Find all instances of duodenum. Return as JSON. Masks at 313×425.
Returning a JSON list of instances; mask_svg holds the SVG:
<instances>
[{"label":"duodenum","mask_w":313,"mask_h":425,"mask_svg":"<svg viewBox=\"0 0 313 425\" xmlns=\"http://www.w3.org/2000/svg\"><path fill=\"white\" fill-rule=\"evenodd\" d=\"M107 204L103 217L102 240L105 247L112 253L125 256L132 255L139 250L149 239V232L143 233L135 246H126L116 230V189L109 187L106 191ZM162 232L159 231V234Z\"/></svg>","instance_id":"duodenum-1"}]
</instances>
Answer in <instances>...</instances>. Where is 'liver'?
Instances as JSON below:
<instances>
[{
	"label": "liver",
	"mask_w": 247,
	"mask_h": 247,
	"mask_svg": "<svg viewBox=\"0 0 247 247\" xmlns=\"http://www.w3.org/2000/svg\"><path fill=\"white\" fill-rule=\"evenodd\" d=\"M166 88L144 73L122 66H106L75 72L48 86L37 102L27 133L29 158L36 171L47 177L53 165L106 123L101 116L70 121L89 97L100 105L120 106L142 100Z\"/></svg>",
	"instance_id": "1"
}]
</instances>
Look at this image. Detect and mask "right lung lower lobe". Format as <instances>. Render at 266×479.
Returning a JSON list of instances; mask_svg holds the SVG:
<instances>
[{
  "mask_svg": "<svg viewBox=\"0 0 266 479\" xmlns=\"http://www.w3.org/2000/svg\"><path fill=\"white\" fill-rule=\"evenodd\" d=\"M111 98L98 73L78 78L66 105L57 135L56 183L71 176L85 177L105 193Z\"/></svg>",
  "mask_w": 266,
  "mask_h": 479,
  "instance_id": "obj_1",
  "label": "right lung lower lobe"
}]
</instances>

GOAL: Return all three records above verbatim and in their original order, changing nothing.

RESPONSE TO THIS TASK:
Find all instances of duodenum. Return as JSON. Masks at 313×425.
Returning a JSON list of instances; mask_svg holds the SVG:
<instances>
[{"label":"duodenum","mask_w":313,"mask_h":425,"mask_svg":"<svg viewBox=\"0 0 313 425\" xmlns=\"http://www.w3.org/2000/svg\"><path fill=\"white\" fill-rule=\"evenodd\" d=\"M107 204L103 217L102 240L105 247L112 253L125 256L132 255L139 250L149 239V232L143 233L135 246H126L116 230V189L109 187L106 191ZM162 232L159 231V234Z\"/></svg>","instance_id":"duodenum-1"}]
</instances>
Answer in <instances>...</instances>. Where is 'liver'?
Instances as JSON below:
<instances>
[{
	"label": "liver",
	"mask_w": 247,
	"mask_h": 247,
	"mask_svg": "<svg viewBox=\"0 0 247 247\" xmlns=\"http://www.w3.org/2000/svg\"><path fill=\"white\" fill-rule=\"evenodd\" d=\"M166 88L144 73L122 66H106L75 72L48 86L37 102L27 133L29 158L36 171L47 177L53 165L106 123L101 116L70 121L89 97L100 105L120 106L142 100Z\"/></svg>",
	"instance_id": "1"
}]
</instances>
Look at this image. Detect and mask "right lung lower lobe". Format as <instances>. Render at 266×479.
Returning a JSON list of instances; mask_svg holds the SVG:
<instances>
[{
  "mask_svg": "<svg viewBox=\"0 0 266 479\" xmlns=\"http://www.w3.org/2000/svg\"><path fill=\"white\" fill-rule=\"evenodd\" d=\"M111 98L98 73L78 78L66 105L57 135L56 183L71 176L85 177L105 193Z\"/></svg>",
  "mask_w": 266,
  "mask_h": 479,
  "instance_id": "obj_1",
  "label": "right lung lower lobe"
}]
</instances>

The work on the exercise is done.